* **PROBLEM REQUIREMENTS**: I'd like the listing below copied exactly, with the images left out.
[DATA SECTION Boundary: Start]
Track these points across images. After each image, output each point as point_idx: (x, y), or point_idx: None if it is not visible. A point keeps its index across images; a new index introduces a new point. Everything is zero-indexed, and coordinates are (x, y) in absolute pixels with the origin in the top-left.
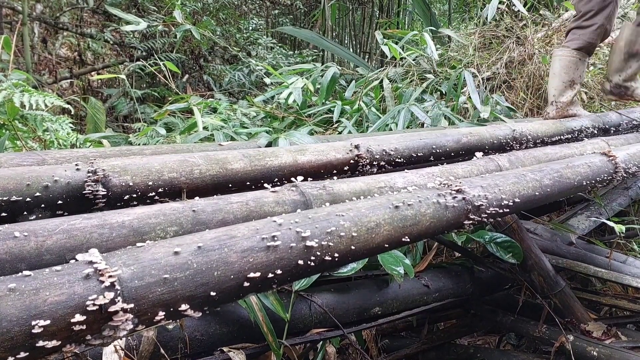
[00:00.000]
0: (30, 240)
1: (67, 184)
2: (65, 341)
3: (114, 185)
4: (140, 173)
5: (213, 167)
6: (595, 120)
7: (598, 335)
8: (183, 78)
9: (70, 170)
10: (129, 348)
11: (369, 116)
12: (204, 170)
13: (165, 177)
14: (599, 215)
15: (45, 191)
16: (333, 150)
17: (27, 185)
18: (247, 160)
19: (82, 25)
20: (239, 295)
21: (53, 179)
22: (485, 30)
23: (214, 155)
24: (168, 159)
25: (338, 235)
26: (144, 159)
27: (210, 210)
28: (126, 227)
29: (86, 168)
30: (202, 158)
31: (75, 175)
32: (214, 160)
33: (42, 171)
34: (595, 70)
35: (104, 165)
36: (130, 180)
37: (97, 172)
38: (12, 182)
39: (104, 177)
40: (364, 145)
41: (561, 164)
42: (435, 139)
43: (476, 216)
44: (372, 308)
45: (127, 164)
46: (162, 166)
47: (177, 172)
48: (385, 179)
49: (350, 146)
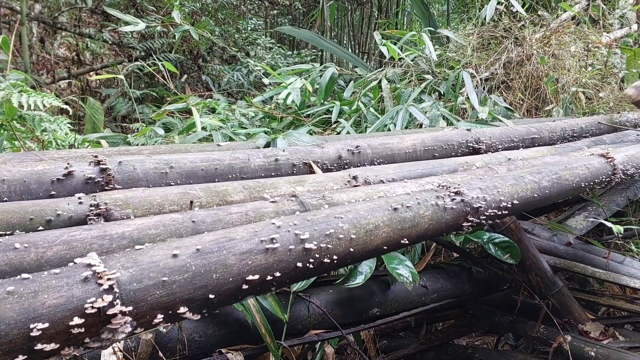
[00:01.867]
0: (30, 252)
1: (69, 218)
2: (63, 344)
3: (115, 219)
4: (142, 206)
5: (213, 199)
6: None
7: (596, 335)
8: (182, 78)
9: (73, 203)
10: (127, 350)
11: (367, 116)
12: (204, 203)
13: (166, 210)
14: (596, 215)
15: (48, 225)
16: (331, 181)
17: (31, 220)
18: (247, 192)
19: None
20: (238, 298)
21: (56, 213)
22: (484, 31)
23: (214, 187)
24: (169, 192)
25: (337, 237)
26: (146, 192)
27: (210, 221)
28: (126, 238)
29: (89, 202)
30: (202, 190)
31: (78, 209)
32: (214, 192)
33: (46, 205)
34: (593, 71)
35: (107, 199)
36: (132, 214)
37: (99, 206)
38: (16, 217)
39: (106, 210)
40: (361, 176)
41: (559, 165)
42: (432, 170)
43: (475, 218)
44: (371, 309)
45: (129, 197)
46: (163, 199)
47: (177, 205)
48: (384, 188)
49: (349, 177)
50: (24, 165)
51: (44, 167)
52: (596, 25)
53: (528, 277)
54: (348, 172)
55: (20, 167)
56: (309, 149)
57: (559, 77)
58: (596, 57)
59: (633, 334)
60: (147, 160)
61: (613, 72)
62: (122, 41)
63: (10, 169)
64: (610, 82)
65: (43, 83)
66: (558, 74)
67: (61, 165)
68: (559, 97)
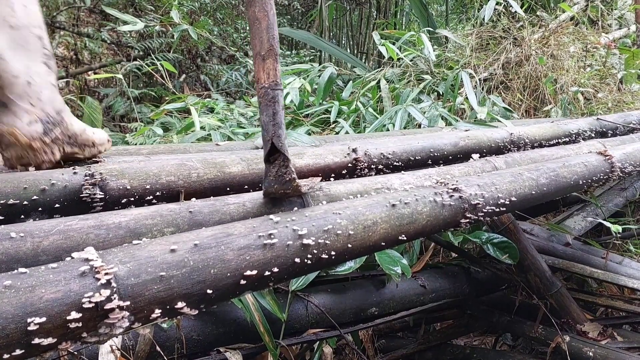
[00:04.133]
0: (26, 241)
1: (64, 188)
2: (61, 339)
3: (111, 188)
4: (138, 176)
5: (211, 170)
6: (593, 124)
7: (594, 335)
8: (180, 78)
9: (67, 173)
10: (125, 348)
11: (366, 117)
12: (202, 174)
13: (162, 180)
14: (595, 216)
15: (43, 194)
16: (331, 154)
17: (24, 189)
18: (245, 164)
19: (79, 25)
20: (236, 293)
21: (50, 182)
22: (483, 31)
23: (211, 158)
24: (166, 163)
25: (335, 233)
26: (142, 163)
27: (207, 212)
28: (123, 228)
29: (83, 171)
30: (200, 162)
31: (73, 178)
32: (212, 163)
33: (40, 174)
34: (592, 72)
35: (102, 169)
36: (128, 184)
37: (94, 176)
38: (9, 186)
39: (102, 180)
40: (361, 149)
41: (557, 163)
42: (433, 142)
43: (473, 215)
44: (369, 308)
45: (125, 168)
46: (160, 170)
47: (174, 175)
48: (382, 180)
49: (348, 150)
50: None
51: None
52: (595, 26)
53: (526, 277)
54: (347, 145)
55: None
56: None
57: (558, 78)
58: (595, 58)
59: (631, 334)
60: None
61: (611, 72)
62: (121, 40)
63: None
64: (609, 82)
65: None
66: (557, 74)
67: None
68: (557, 97)
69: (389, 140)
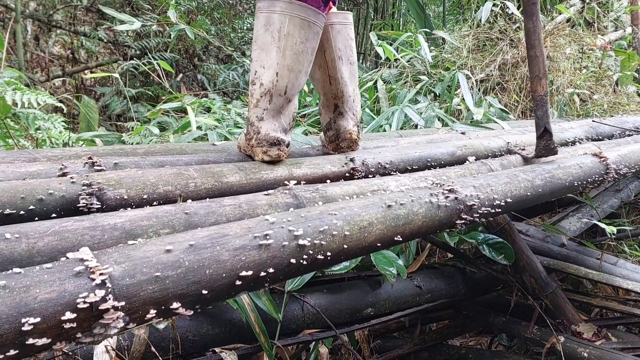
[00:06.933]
0: (21, 242)
1: (61, 197)
2: (55, 339)
3: (108, 198)
4: (135, 186)
5: (208, 180)
6: (589, 132)
7: (589, 336)
8: (177, 77)
9: (65, 183)
10: (120, 348)
11: (362, 117)
12: (199, 184)
13: (160, 190)
14: (590, 217)
15: (40, 204)
16: (329, 163)
17: (22, 198)
18: (243, 174)
19: (76, 23)
20: (231, 294)
21: (47, 192)
22: (479, 33)
23: (209, 168)
24: (163, 172)
25: (331, 234)
26: (139, 172)
27: (202, 213)
28: (118, 229)
29: (81, 181)
30: (197, 171)
31: (70, 188)
32: (209, 173)
33: (37, 184)
34: (588, 73)
35: (99, 179)
36: (125, 194)
37: (91, 185)
38: (6, 195)
39: (99, 190)
40: (359, 158)
41: (553, 164)
42: (430, 152)
43: (468, 216)
44: (365, 309)
45: (122, 177)
46: (157, 179)
47: (172, 185)
48: (378, 182)
49: (346, 159)
50: (17, 166)
51: (37, 168)
52: (591, 28)
53: (522, 278)
54: (345, 155)
55: (14, 168)
56: (304, 150)
57: (554, 79)
58: (591, 60)
59: (625, 335)
60: (141, 162)
61: (607, 74)
62: (118, 40)
63: (4, 169)
64: (605, 84)
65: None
66: (553, 76)
67: (55, 167)
68: (553, 99)
69: (386, 149)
[DATA SECTION Boundary: End]
* **TASK OUTPUT**:
Track these points across images. After each image, output each point as point_idx: (x, y), or point_idx: None if it is not visible. A point keeps its index across images; a new index introduces a new point. Everything is zero-indexed, and coordinates are (x, y) in absolute pixels with the origin in the top-left.
[00:00.000]
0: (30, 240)
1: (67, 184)
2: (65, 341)
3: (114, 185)
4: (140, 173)
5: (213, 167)
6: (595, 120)
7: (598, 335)
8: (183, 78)
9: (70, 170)
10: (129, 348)
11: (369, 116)
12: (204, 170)
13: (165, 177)
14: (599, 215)
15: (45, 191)
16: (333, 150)
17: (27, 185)
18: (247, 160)
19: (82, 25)
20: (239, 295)
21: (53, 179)
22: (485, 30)
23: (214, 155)
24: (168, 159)
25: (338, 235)
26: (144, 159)
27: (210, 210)
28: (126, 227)
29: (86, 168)
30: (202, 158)
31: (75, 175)
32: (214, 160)
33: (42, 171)
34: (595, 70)
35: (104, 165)
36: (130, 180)
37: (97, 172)
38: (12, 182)
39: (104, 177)
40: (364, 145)
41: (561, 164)
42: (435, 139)
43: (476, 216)
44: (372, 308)
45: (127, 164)
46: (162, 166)
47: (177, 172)
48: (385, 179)
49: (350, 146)
[00:01.867]
0: (30, 252)
1: (69, 218)
2: (63, 344)
3: (115, 219)
4: (142, 206)
5: (213, 199)
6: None
7: (596, 335)
8: (182, 78)
9: (73, 203)
10: (127, 350)
11: (367, 116)
12: (204, 203)
13: (166, 210)
14: (596, 215)
15: (48, 225)
16: (331, 181)
17: (31, 220)
18: (247, 192)
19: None
20: (238, 298)
21: (56, 213)
22: (484, 31)
23: (214, 187)
24: (169, 192)
25: (337, 237)
26: (146, 192)
27: (210, 221)
28: (126, 238)
29: (89, 202)
30: (202, 190)
31: (78, 209)
32: (214, 192)
33: (46, 205)
34: (593, 71)
35: (107, 199)
36: (132, 214)
37: (99, 206)
38: (16, 217)
39: (106, 210)
40: (361, 176)
41: (559, 165)
42: (432, 170)
43: (475, 218)
44: (371, 309)
45: (129, 197)
46: (163, 199)
47: (177, 205)
48: (384, 188)
49: (349, 177)
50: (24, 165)
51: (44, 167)
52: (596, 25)
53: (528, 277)
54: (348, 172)
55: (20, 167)
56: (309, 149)
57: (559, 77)
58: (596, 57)
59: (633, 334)
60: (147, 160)
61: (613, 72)
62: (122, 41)
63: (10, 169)
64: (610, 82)
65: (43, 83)
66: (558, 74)
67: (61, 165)
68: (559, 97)
[00:04.133]
0: (26, 241)
1: (64, 188)
2: (61, 339)
3: (111, 188)
4: (138, 176)
5: (211, 170)
6: (593, 124)
7: (594, 335)
8: (180, 78)
9: (67, 173)
10: (125, 348)
11: (366, 117)
12: (202, 174)
13: (162, 180)
14: (595, 216)
15: (43, 194)
16: (331, 154)
17: (24, 189)
18: (245, 164)
19: (79, 25)
20: (236, 293)
21: (50, 182)
22: (483, 31)
23: (211, 158)
24: (166, 163)
25: (335, 233)
26: (142, 163)
27: (207, 212)
28: (123, 228)
29: (83, 171)
30: (200, 162)
31: (73, 178)
32: (212, 163)
33: (40, 174)
34: (592, 72)
35: (102, 169)
36: (128, 184)
37: (94, 176)
38: (9, 186)
39: (102, 180)
40: (361, 149)
41: (557, 163)
42: (433, 142)
43: (473, 215)
44: (369, 308)
45: (125, 168)
46: (160, 170)
47: (174, 175)
48: (382, 180)
49: (348, 150)
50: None
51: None
52: (595, 26)
53: (526, 277)
54: (347, 145)
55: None
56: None
57: (558, 78)
58: (595, 58)
59: (631, 334)
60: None
61: (611, 72)
62: (121, 40)
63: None
64: (609, 82)
65: None
66: (557, 74)
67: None
68: (557, 97)
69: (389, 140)
[00:06.933]
0: (21, 242)
1: (61, 197)
2: (55, 339)
3: (108, 198)
4: (135, 186)
5: (208, 180)
6: (589, 132)
7: (589, 336)
8: (177, 77)
9: (65, 183)
10: (120, 348)
11: (362, 117)
12: (199, 184)
13: (160, 190)
14: (590, 217)
15: (40, 204)
16: (329, 163)
17: (22, 198)
18: (243, 174)
19: (76, 23)
20: (231, 294)
21: (47, 192)
22: (479, 33)
23: (209, 168)
24: (163, 172)
25: (331, 234)
26: (139, 172)
27: (202, 213)
28: (118, 229)
29: (81, 181)
30: (197, 171)
31: (70, 188)
32: (209, 173)
33: (37, 184)
34: (588, 73)
35: (99, 179)
36: (125, 194)
37: (91, 185)
38: (6, 195)
39: (99, 190)
40: (359, 158)
41: (553, 164)
42: (430, 152)
43: (468, 216)
44: (365, 309)
45: (122, 177)
46: (157, 179)
47: (172, 185)
48: (378, 182)
49: (346, 159)
50: (17, 166)
51: (37, 168)
52: (591, 28)
53: (522, 278)
54: (345, 155)
55: (14, 168)
56: (304, 150)
57: (554, 79)
58: (591, 60)
59: (625, 335)
60: (141, 162)
61: (607, 74)
62: (118, 40)
63: (4, 169)
64: (605, 84)
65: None
66: (553, 76)
67: (55, 167)
68: (553, 99)
69: (386, 149)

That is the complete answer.